Question

There are four numbers such that average of first two numbers is 1 more than the first number, average of first three numbers is 2 more than average of first two numbers, and average of first four numbers is 3 more than average of first three numbers.
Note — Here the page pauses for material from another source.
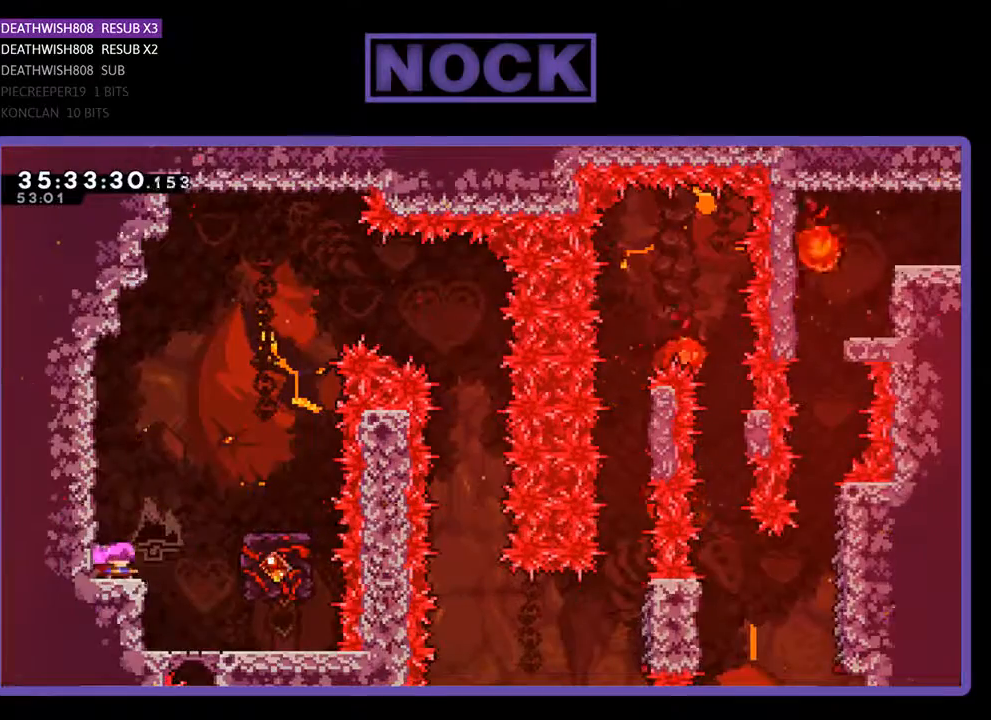
{"buttons": ["R2"], "events": [[333, "R2", "down"]]}
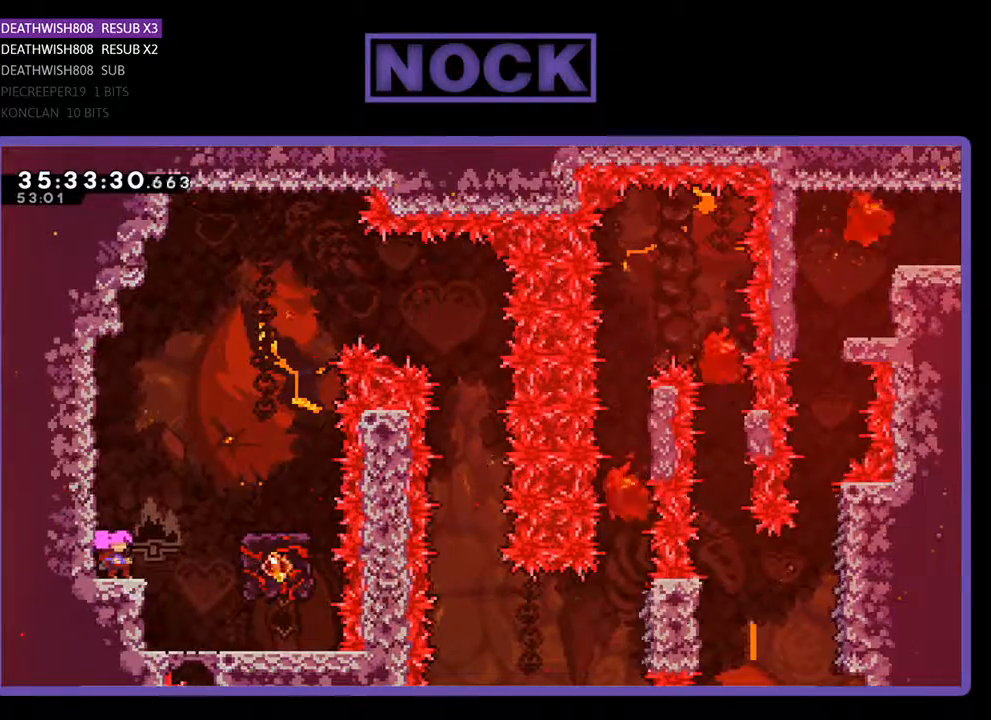
{"buttons": ["R2"], "events": [[333, "DPAD_RIGHT", "down"], [400, "DPAD_RIGHT", "up"]]}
Then, the difference between the largest and the smallest numbers, is

Answer 1

Correct Answer: 15

Let the four numbers be $a, b, c, d$.

Step 1. The average of the first two numbers is $\frac{a+b}{2}$, and it is 1 more than $a$, so:
$\frac{a+b}{2} = a+1 \implies a+b = 2a+2 \implies b = a+2$.

Step 2. The average of the first three numbers is $\frac{a+b+c}{3}$, and it is 2 more than the average of the first two, so:
$\frac{a+b+c}{3} = \frac{a+b}{2} + 2 \implies \frac{a+b+c}{3} = a+1+2 = a+3$.
$a+b+c = 3(a+3) = 3a+9 \implies c = 3a+9 - (a+b) = 3a+9 - (a+a+2) = 2a+7$.

Step 3. The average of the first four numbers is $\frac{a+b+c+d}{4}$, and it is 3 more than the average of the first three numbers, so:
$\frac{a+b+c+d}{4} = \frac{a+b+c}{3} + 3 \implies \frac{a+b+c+d}{4} = a+3+3 = a+6$.
\(a+b+c+d = 4(a+6) = 4a+24 \)
\(\implies\) \(d = 4a+24 - (a+b+c) = 4a+24 - (a+a+2+2a+7) = 15.\)

The numbers are $a, a+2, 2a+7, 15$. The largest number is 15, and the smallest is $a$.
Thus, the difference is:
$15 - a = 15$.